Background information
- Born: Bhanwari Devi 1964 (age 61–62) Rajasthan, India
- Genres: Rajasthani folk music
- Occupation: Folk singer

= Bhanwari Devi (singer) =

Indian folk singer

Bhanwari Devi (born 1964) is a folk singer from Rajasthan, India. She belongs to the Bhopa community, and has gained wide recognition for her performances of traditional and folk music from Rajasthan.

== Career ==
Devi is one of the first women from the Bhopa community to perform widely before national and international audiences, despite social disapproval for women in public performances. She performs, in accordance with Rajasthani social custom, from behind a veil that covers her face. As part of the Bhopa tradition of performances by a husband and wife together, she initially sang devotional music accompanied by her husband, performing a traditional piece of religious literature over five nights, accompanied by a phad, or hand-painted scroll which illustrates the story being performed. Following his death, she continued to perform individually, which was unusual for a female Bhopa singer, and expanded her repertoire to include Rajasthani folk songs outside the Bhopa traditions.

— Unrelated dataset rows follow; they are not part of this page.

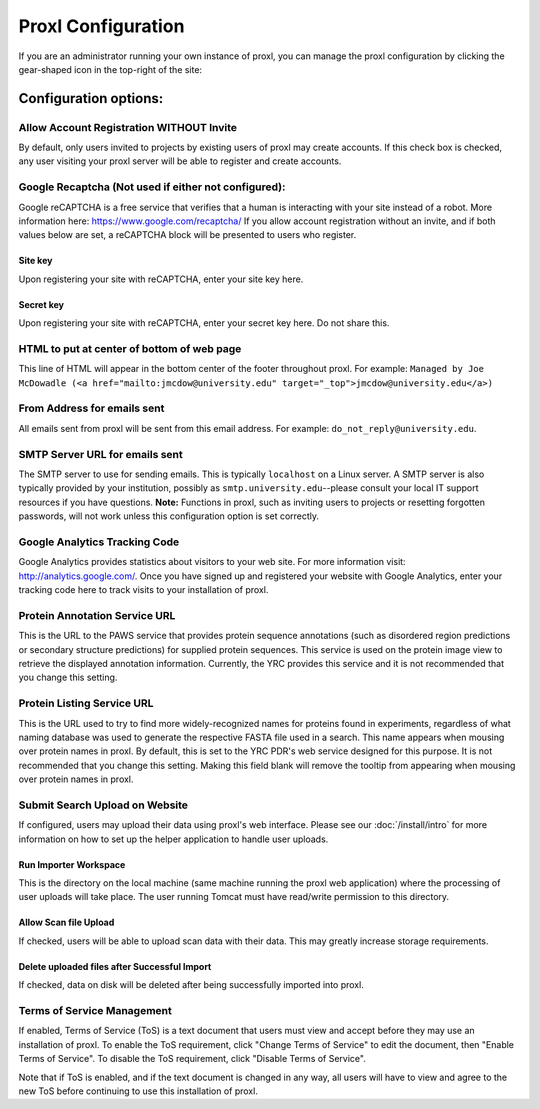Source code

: ===========================================
Proxl Configuration
===========================================

If you are an administrator running your own instance of proxl, you can manage the proxl
configuration by clicking the gear-shaped icon in the top-right of the site:

.. image:: /images/system-config.png


Configuration options:
==========================================================


Allow Account Registration WITHOUT Invite
---------------------------------------------------------
By default, only users invited to projects by existing users of proxl
may create accounts. If this check box is checked, any user visiting
your proxl server will be able to register and create accounts.

Google Recaptcha (Not used if either not configured):
----------------------------------------------------------
Google reCAPTCHA is a free service that verifies that a human is interacting with
your site instead of a robot. More information here: `<https://www.google.com/recaptcha/>`_ If you
allow account registration without an invite, and if both values
below are set, a reCAPTCHA block will be presented to users who register.

Site key
^^^^^^^^^^^^
Upon registering your site with reCAPTCHA, enter your site key here.

Secret key
^^^^^^^^^^^^^^^^
Upon registering your site with reCAPTCHA, enter your secret key here. Do not share this.

    
HTML to put at center of bottom of web page
----------------------------------------------------
This line of HTML will appear in the bottom center of the footer throughout proxl. For example:
``Managed by Joe McDowadle (<a href="mailto:jmcdow@university.edu" target="_top">jmcdow@university.edu</a>)``


From Address for emails sent
-----------------------------
All emails sent from proxl will be sent from this email address. For example: ``do_not_reply@university.edu``.

SMTP Server URL for emails sent
--------------------------------
The SMTP server to use for sending emails. This is typically ``localhost`` on a Linux server. A SMTP server is
also typically provided by your institution, possibly as ``smtp.university.edu``--please consult your local IT
support resources if you have questions. **Note:** Functions in proxl, such as inviting users to projects or
resetting forgotten passwords, will not work unless this configuration option is set correctly.

Google Analytics Tracking Code
-------------------------------
Google Analytics provides statistics about visitors to your web site. For more information visit: `<http://analytics.google.com/>`_.
Once you have signed up and registered your website with Google Analytics, enter your tracking code here to track visits to your
installation of proxl.

Protein Annotation Service URL
--------------------------------
This is the URL to the PAWS service that provides protein sequence annotations (such as disordered region
predictions or secondary structure predictions) for supplied protein sequences. This service is
used on the protein image view to retrieve the displayed annotation information. Currently, the
YRC provides this service and it is not recommended that you change this setting.

Protein Listing Service URL
-------------------------------
This is the URL used to try to find more widely-recognized names for proteins found in experiments, regardless
of what naming database was used to generate the respective FASTA file used in a search. This name appears when
mousing over protein names in proxl. By default, this is set
to the YRC PDR's web service designed for this purpose. It is not recommended that you change this
setting. Making this field blank will remove the tooltip from appearing when mousing over protein names in
proxl.

Submit Search Upload on Website
--------------------------------------
If configured, users may upload their data using proxl's web interface. Please see our :doc:`/install/intro` for more information on
how to set up the helper application to handle user uploads.

Run Importer Workspace
^^^^^^^^^^^^^^^^^^^^^^^^^
This is the directory on the local machine (same machine running the proxl web application) where the processing of user uploads will take place. The
user running Tomcat must have read/write permission to this directory.

Allow Scan file Upload
^^^^^^^^^^^^^^^^^^^^^^^^
If checked, users will be able to upload scan data with their data. This may greatly increase storage requirements.

Delete uploaded files after Successful Import
^^^^^^^^^^^^^^^^^^^^^^^^^^^^^^^^^^^^^^^^^^^^^^^^^^
If checked, data on disk will be deleted after being successfully imported into proxl.

Terms of Service Management
--------------------------------------
If enabled, Terms of Service (ToS) is a text document that users must view and accept before they may use an installation of proxl. To enable
the ToS requirement, click "Change Terms of Service" to edit the document, then "Enable Terms of Service". To disable the ToS requirement, click
"Disable Terms of Service".

Note that if ToS is enabled, and if the text document is changed in any way, all users will have to view and agree to the new ToS before continuing
to use this installation of proxl.


Devi has performed Rajasthani folk music in Indian as well as international fora to wide acclaim, and has collaborated with folk artists from different traditions. In 2003, Devi performed at a music festival in Shimla, in the state of Himachal Pradesh, and was invited to join the Jaipur Virasat Foundation, a civil society group working to promote Rajasthani folk music in India. She subsequently performed at the Jaipur Heritage Festival in 2004. Devi has performed folk music for several years at the Rajasthan International Folk Festival. In 2009, she was invited to accompany singer Rekha Bhardwaj at this festival, and received critical acclaim for her singing. Following that, she collaborated with producers Ram Sampath and singer Sona Mohapatra at the Rajasthan International Folk Festival. In In 2011, she performed at the Edinburgh International Festival, and the Herald Scotland described her performance as consisting of "deeply expressive, beautifully ornamented singing" Jonathan Mills, the director of the Edinburgh International Festival, described her performance as having received an "overwhelming response".

in 2011, as well, she was featured in the Rajasthan International Folk Festival as a "Living Legend", and performed at the historic Moti Mahal palace inside Mehrangarh Fort. In 2013, her participation was described as one of the "...most anticipated acts" of the same festival, in which she performed individually as well as in collaboration with the French ensemble, Gipsy Kings.

In 2013, she collaborated with composer and music producer to perform a version of a traditional folk song, called 'Kattey' on Coke Studio, an Indian television program featuring live studio performances by Indian musicians. Devi's singing was accompanied by rap by British rapper, Hard Kaur, and the song gained popular attention. 'Kattey' was also featured as part of the soundtrack for the 2015 Indian feature film, 'Angry Indian Goddesses'. She later performed a second version of this song with Romani musicians from the Gipsy Kings group. Musician Kutle Khan also featured her on his album, Sounds from the Desert, which recorded folk music from Rajasthan and the Thar desert region.

== Personal life ==
Devi was married as a child, and has nine children, one of whom accompanies her on tour and performs with her. Her father was also a folk musician, and Devi credits him with encouraging her to learn to perform and sing. As a child Devi accompanied her father on his performances. Devi has trained her sons to sing, but has not been able to train her daughters, who are married into families that have objected to their participation in the performance tradition.